LOS ANGELES ― More than three dozen former prosecutors and legal experts are calling on the Department of Justice to conduct a full investigation of the Orange County District Attorney’s Office and the Orange County Sheriff’s Department over a jailhouse informant program that allegedly has violated defendants’ rights.
“We the undersigned share a firm belief in our criminal justice system and its overall ability to produce fair and reliable results,” the letter addressed to Attorney General Loretta Lynch begins. “Compelling evidence of pervasive police and prosecutorial misconduct in Orange County, however, has caused us grave concern.”
Prosecutors have been using evidence from a jailhouse informant program that violated inmates’ rights to obstruct justice for what may be decades, the signees said. The fallout continues to unravel some murder cases, they wrote: All 250 prosecutors with in the OCDA office were booted from a mass murder case earlier this year; a court found that at least one prosecutor had given less than credible testimony under oath; more recently, multiple sheriff’s deputies refused to testify in various criminal cases.
“It is fair to say that the criminal justice system in Orange County is in a state of crisis,” the letter reads.

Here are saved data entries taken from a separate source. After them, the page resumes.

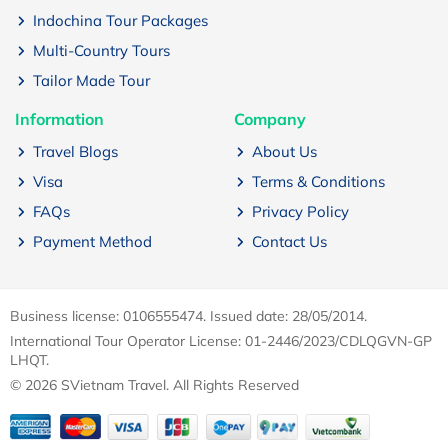
Indochina Tour Packages
Multi-Country Tours
Tailor Made Tour
Information
Company
Travel Blogs
About Us
Visa
Terms & Conditions
FAQs
Privacy Policy
Payment Method
Contact Us
Business license: 0106555474. Issued date: 28/05/2014.
International Tour Operator License: 01-2446/2023/CDLQGVN-GP
LHQT.
© 2026 SVietnam Travel. All Rights Reserved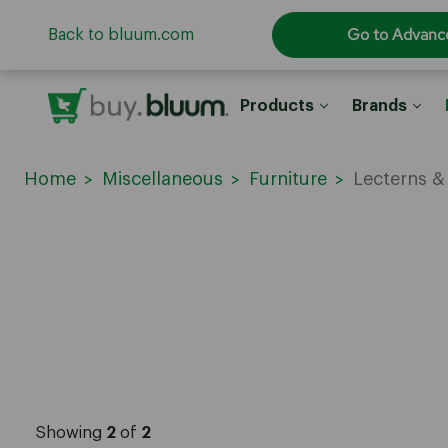
Go to Advanc
Back to bluum.com
Products
Brands
Home
Miscellaneous
Furniture
Lecterns 
Showing
2
of
2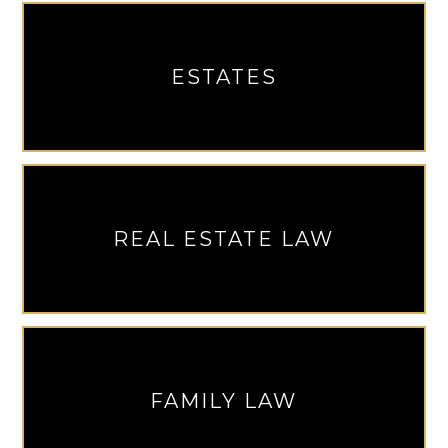
ESTATES
REAL ESTATE LAW
FAMILY LAW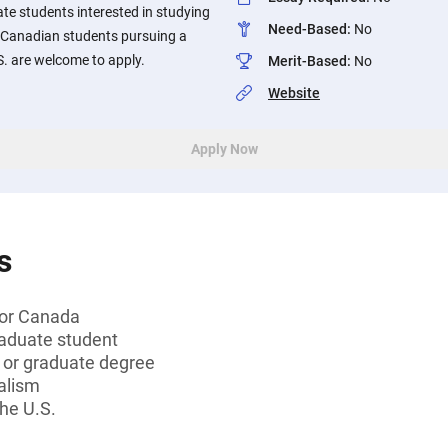
e students interested in studying
Need-Based
:
No
 Canadian students pursuing a
S. are welcome to apply.
Merit-Based
:
No
Website
Apply Now
s
 or Canada
aduate student
s or graduate degree
alism
the U.S.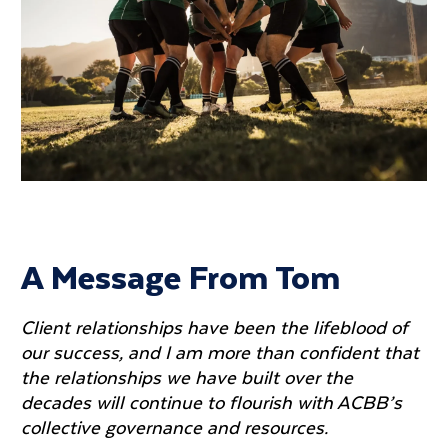
A Message From Tom
Client relationships have been the lifeblood of
our success, and I am more than confident that
the relationships we have built over the
decades will continue to flourish with ACBB’s
collective governance and resources.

Multiple national and state civil rights groups signed onto the letter, including the American Civil Liberties Union and the Constitution Project, as did several highly regarded members of the legal community, such as the current dean of the University of California, Irvine School of Law, former Los Angeles DAs and a former prosecutor of international crimes at the Hague.

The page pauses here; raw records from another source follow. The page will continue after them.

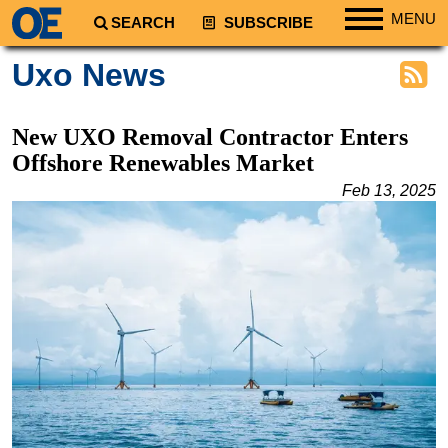
MENU
SEARCH
SUBSCRIBE
Regions
Uxo News
North America
South America
New UXO Removal Contractor Enters
Europe
Offshore Renewables Market
Africa
Feb 13, 2025
Middle East
Asia
Australia/NZ
Energy
Natural Gas
Shale
LNG
Renewables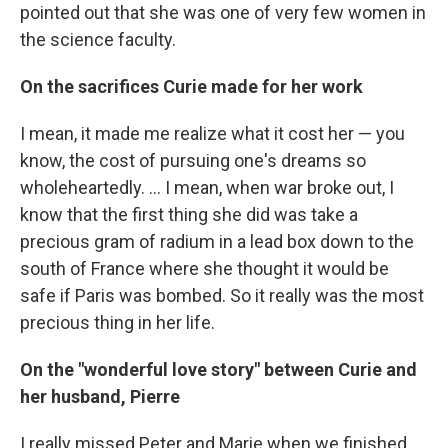
pointed out that she was one of very few women in
the science faculty.
On the sacrifices Curie made for her work
I mean, it made me realize what it cost her — you
know, the cost of pursuing one's dreams so
wholeheartedly. ... I mean, when war broke out, I
know that the first thing she did was take a
precious gram of radium in a lead box down to the
south of France where she thought it would be
safe if Paris was bombed. So it really was the most
precious thing in her life.
On the "wonderful love story" between Curie and
her husband, Pierre
I really missed Peter and Marie when we finished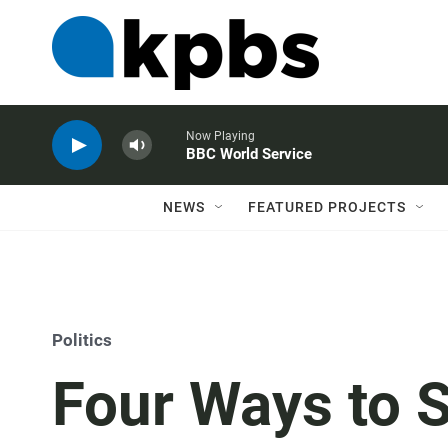
Now Playing
BBC World Service
NEWS
FEATURED PROJECTS
Politics
Four Ways to 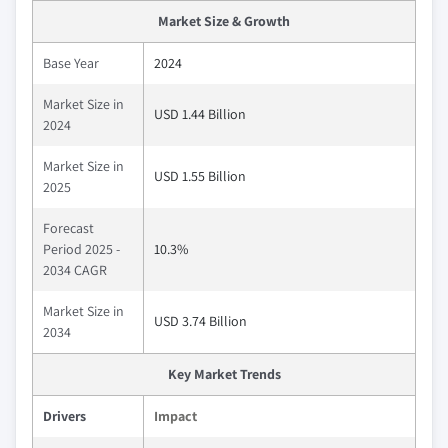
Market Size & Growth
Base Year
2024
Market Size in
USD 1.44 Billion
2024
Market Size in
USD 1.55 Billion
2025
Forecast
Period 2025 -
10.3%
2034 CAGR
Market Size in
USD 3.74 Billion
2034
Key Market Trends
Drivers
Impact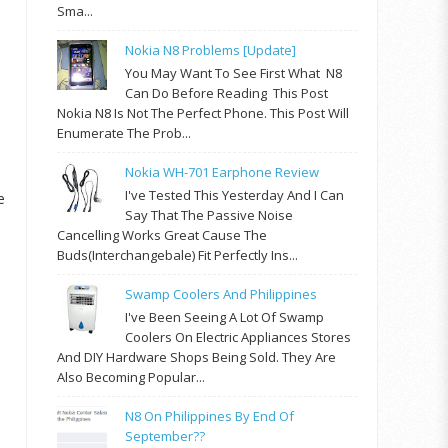
Sma...
Nokia N8 Problems [update]
You May Want To See First What N8
Can Do Before Reading This Post
Nokia N8 Is Not The Perfect Phone. This Post Will
Enumerate The Prob...
Nokia WH-701 Earphone Review
I've Tested This Yesterday And I Can
e
Say That The Passive Noise
Cancelling Works Great Cause The
Buds(interchangebale) Fit Perfectly Ins...
Swamp Coolers And Philippines
I've Been Seeing A Lot Of Swamp
Coolers On Electric Appliances Stores
And DIY Hardware Shops Being Sold. They Are
Also Becoming Popular...
N8 On Philippines By End Of
September??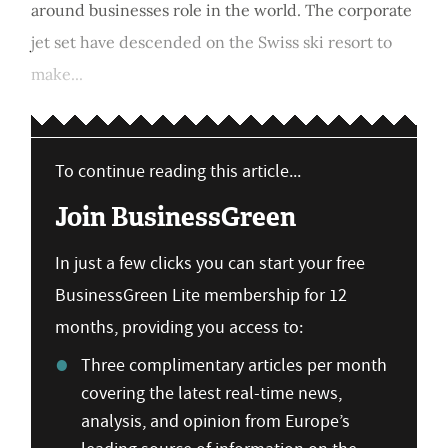
around businesses role in the world. The corporate
jet set have descended on the Swiss ski resort to
make...
To continue reading this article...
Join BusinessGreen
In just a few clicks you can start your free
BusinessGreen Lite membership for 12
months, providing you access to:
Three complimentary articles per month
covering the latest real-time news,
analysis, and opinion from Europe’s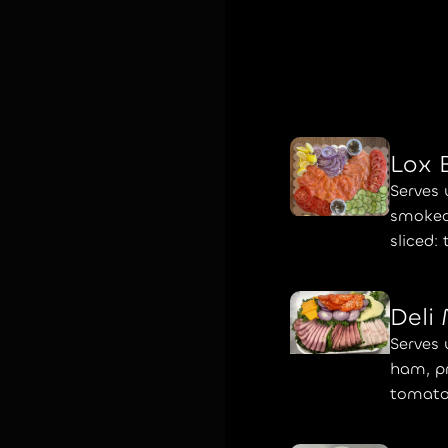
Lox 
Serves 
smoked
sliced:
Deli
Serves 
ham, pr
tomato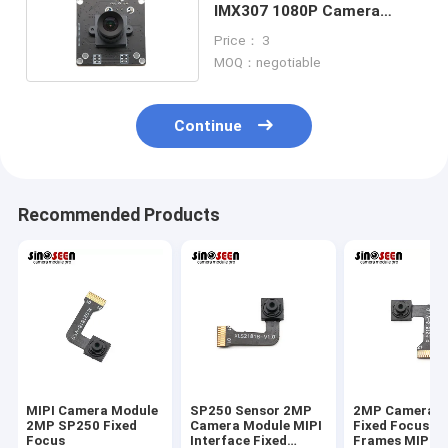
IMX307 1080P Camera
Module With USB3.0
Price： 3
MOQ：negotiable
Continue
Recommended Products
MIPI Camera Module
SP250 Sensor 2MP
2MP Camera M
2MP SP250 Fixed
Camera Module MIPI
Fixed Focus 3
Focus
Interface Fixed
Frames MIPI 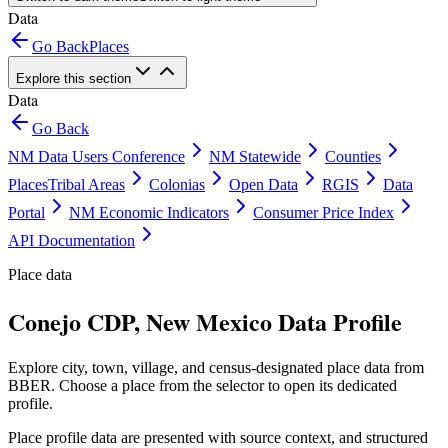
Data
Go Back
Places
Explore this section
Data
Go Back
NM Data Users Conference
NM Statewide
Counties
Places
Tribal Areas
Colonias
Open Data
RGIS
Data
Portal
NM Economic Indicators
Consumer Price Index
API Documentation
Place data
Conejo CDP, New Mexico Data Profile
Explore city, town, village, and census-designated place data from
BBER. Choose a place from the selector to open its dedicated
profile.
Place profile data are presented with source context, and structured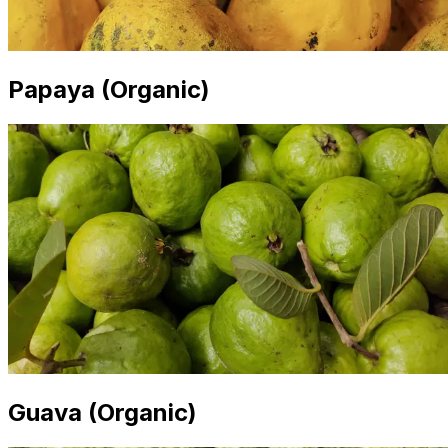
Papaya (Organic)
Guava (Organic)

The seriousness of the alleged violations was illustrated in March, when Superior Court Judge Thomas Goethals ejected the entire OCDA office from a high-profile mass murder case.
Goethals said at the time that the government had committed “significant” violations of due process and called certain aspects of the office’s behavior a “comedy of errors.”

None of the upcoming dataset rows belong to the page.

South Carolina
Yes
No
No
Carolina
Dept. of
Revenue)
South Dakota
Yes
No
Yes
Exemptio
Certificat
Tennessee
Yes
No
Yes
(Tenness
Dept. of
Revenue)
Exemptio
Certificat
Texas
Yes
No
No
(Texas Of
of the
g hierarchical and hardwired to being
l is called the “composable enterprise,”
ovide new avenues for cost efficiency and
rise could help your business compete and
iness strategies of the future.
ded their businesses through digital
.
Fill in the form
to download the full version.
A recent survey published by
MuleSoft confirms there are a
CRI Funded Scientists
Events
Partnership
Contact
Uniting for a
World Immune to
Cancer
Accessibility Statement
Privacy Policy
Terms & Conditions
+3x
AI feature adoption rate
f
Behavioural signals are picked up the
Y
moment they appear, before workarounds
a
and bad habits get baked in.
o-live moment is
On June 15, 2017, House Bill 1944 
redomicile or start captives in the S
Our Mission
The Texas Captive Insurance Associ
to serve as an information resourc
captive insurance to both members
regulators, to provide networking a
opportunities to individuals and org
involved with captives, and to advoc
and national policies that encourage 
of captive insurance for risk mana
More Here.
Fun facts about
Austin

The defendant in that case, Scott Dekraai, pleaded guilty last year to shooting and killing his ex-wife and seven other people in a hair salon in 2011, in what remains the largest mass murder in Orange County history. Dekraai’s attorney, Assistant Public Defender Scott Sanders, unearthed violations within the county’s secret jailhouse informant program, as well as internal records from the program that may have been improperly concealed for over 30 years.
It’s common for law enforcement authorities to enlist informants to help bolster a case ― the tactic is perfectly legal, even when the informant receives something in exchange. But Sanders argues that in some Orange County cases, the jailhouse informants, at the direction of sheriff’s deputies, held recorded and unrecorded conversations with inmates who were already represented by lawyers, which is a violation of an inmate’s right to counsel. Prosecutors allegedly presented damning evidence gathered by the informants in court, but withheld evidence that could have been beneficial to the defense, a violation of a defendant’s right to due process.
“More troubling still, this all appears to be the tip of the iceberg,” the experts write in their letter.
“Given this state of affairs, as well as the scope of the misconduct at issue, the Department of Justice is the only entity with the capacity to conduct the investigation required,” the letter goes on to state.
A brief Sanders filed in October in a separate double-murder case in the county produced a pile of documents indicating that state prosecutors told Orange County DA Tony Rackauckas that his office may have had a jailhouse snitch problem since 1999.
The OCSD has acknowledged “deficiencies” in the policies and protocols involving jailhouse informants. Lt. Jeff Hallock, spokesman for the sheriff’s department, told The Huffington Post earlier this year that the department has already taken steps to create more robust ways of documenting inmate handling.
“We are fully cooperating with the current and ongoing California Attorney General’s investigation into the issue and believe it would be prudent to wait until their findings are published; however, we would cooperate with any additional investigation or inquiry as a means of resolving the issue,” OC Sheriff Sandra Hutchens told HuffPost Wednesday in an emailed statement.
And despite calls for a sweeping federal investigation ― including a September New York Times editorial on the subject ― Rackauckas and California Attorney General Kamala Harris remain defensive.
Rackauckas’ office has assembled its own commission to investigate claims of prosecutor misconduct, but the DA has maintained that no one in his office intentionally behaved inappropriately.
“Our position has always been that we would welcome any scrutiny from any law enforcement agency that wants to come and review all of the matters regarding this issue,” Susan Schroeder, OCDA chief of staff, told HuffPost.
Harris is seeking a reversal of Goethals’ decision to boot the DA office from the Dekraai case, and her office has also launched an investigation into the allegations.
Kristen Ford, press secretary for Harris’ office, said that investigation is “ongoing,” but declined to comment further on the letter.
The investigation by Harris’ office is criminal in nature and looks specifically at the allegations of misconduct in the Dekraai case. A federal investigation by DOJ ― which could happen at the same time as one run by the state ― could be broader in scope and could include a civil rights investigation.
This article has been updated with statements from the OCDA, the sheriff’s office and Harris’ office.